WCP6887

Letter (WCP6887.7986)

[1]

Parkstone, Dorset.

March 30th 1891

Dear Mr Fisher

I was glad to have your letter and to find that you are a believer in the glacial-lake theory. The subject has always had a fascination for me, and ever since I saw the glacial marks in N. Wales around Snowden and read Ramsay's papers, I have been a firm convert

Now, the wonderful proofs of the enormous extent & thickness of the ice-sheet in N. America and overq the British Isles, and of its marching over hill and valley and carrying portions of the sea-bottom far inland & up to 1200 high on Snowden, renders it far easier to understand how it could grind out lake-basins. I am just reading Wrights "Man in the Glacial Epoch", which [2] give us an excellent summary of the glacial phenomena in America and Europe. The chapter on British Glaciation is by Prof. Percy F. Kendall of the Yorkshire College, Leeds, and he gives the evidence for the Moel Tryfaen beds being seabottom carried up by the ice sheet, and it seems to me conclusive, and does away with the mythical 1500 feet subsidence. Nothing is said about lakes, however except to show the enormous extent and thickness of the glacial deposits in N. America, which have blocked up and buried the old drainage lines, and so obscured the natural surface that it is impossible to tell what old river beds may have drained the valleys now occupied by the Great Lakes. Do you know of any good geological account for our Lakes [3] of the Lake District, showing how far they are true rock basins, then depth &c.[?] Looking at the Map, it seems impossible to explain them by earth-movements, as it would require so many distinct local movements. I do not know if it is in consequence of my letter, but Bonney has just read a paper at the Geog. Society against the glacial origin of lakes. I am glad of this, as I shall hear what can be said against it. I did not think much of the article or paper he wrote some years back. Your suggestion as to the water helping to float the thin end of the glacier is good, and does away with all difficulty as to the motion up-hill. I had all the papers by Ramsey & others on the subject, but before moving here got rid of them. I wrote the letter partly to excite discussion preparatory to writing [4] an article on the subject in the Fortnightly. Did you see my article on "Inaccessible Valleys" in the "Nineteenth Century" of this month? If you have any paper or book giving facts as to which lakes are rock basins and which not, I should be obliged for the loan of them, but I am in no hurry.

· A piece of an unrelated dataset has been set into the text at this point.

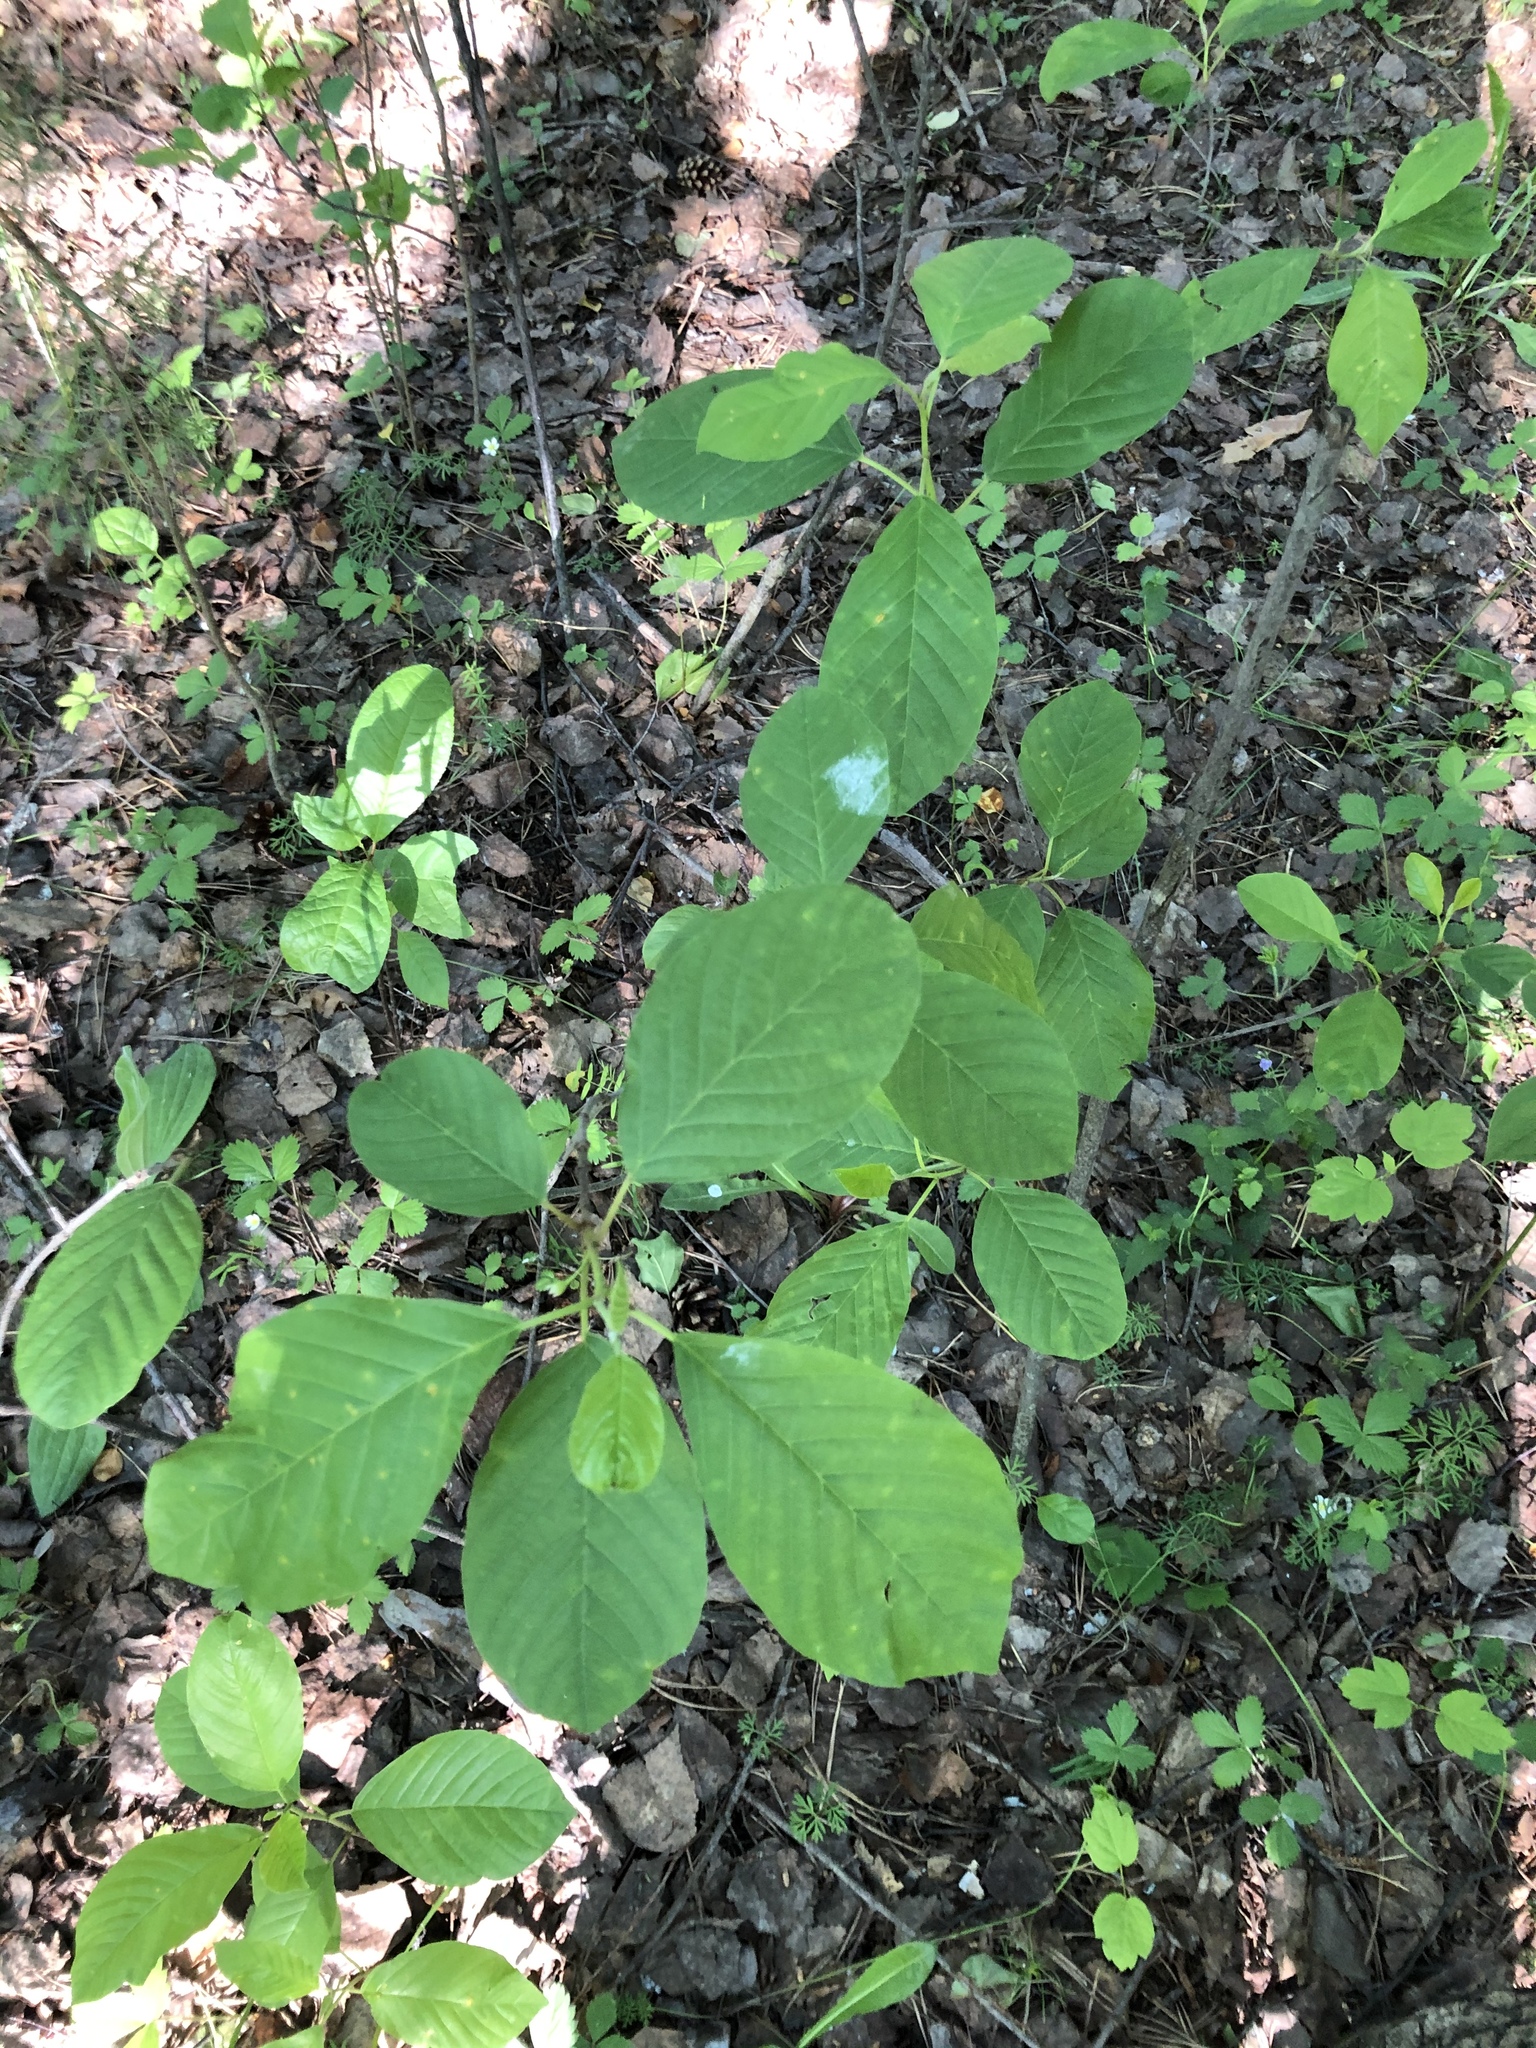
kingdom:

I have been reading Mellard Reades "Origin of Mountain Ranges" and have been greatly impressed and pleased with it. Prof. Green pooh-poohed it in "Nature" but it seems to me a remarkable book, serving to complete your work. I do not think you referred to it. It does certainly explain the upheaval and crumpling for the masses of strata which form mountains, — but there still remains the great upheavals without crumpling or much disturbance, which seems an even more difficult problem. Have any of the Alpine geologists written recently on the lake-basins?